> Aim of the task
Transcribe the listing in full, excluding any pictures.

══════════════════════════════

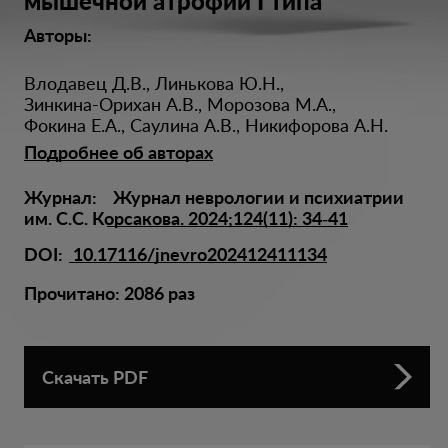
мышечной атрофии I типа
Авторы:
Влодавец Д.В.
,
Линькова Ю.Н.
,
Зинкина-Орихан А.В.
,
Морозова М.А.
,
Фокина Е.А.
,
Саулина А.В.
,
Никифорова А.Н.
Подробнее об авторах
Журнал:
Журнал неврологии и психиатрии
им. С.С. Корсакова.
2024;124(11): 34‑41
DOI:
10.17116/jnevro202412411134
Прочитано:
2086
раз
Скачать PDF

══════════════════════════════

> Reply to the exercise
мышечной атрофии I типа
Авторы:
Влодавец Д.В.
,
Линькова Ю.Н.
,
Зинкина-Орихан А.В.
,
Морозова М.А.
,
Фокина Е.А.
,
Саулина А.В.
,
Никифорова А.Н.
Подробнее об авторах
Журнал:
Журнал неврологии и психиатрии
им. С.С. Корсакова.
2024;124(11): 34‑41
DOI:
10.17116/jnevro202412411134
Прочитано:
2086
раз
Скачать PDF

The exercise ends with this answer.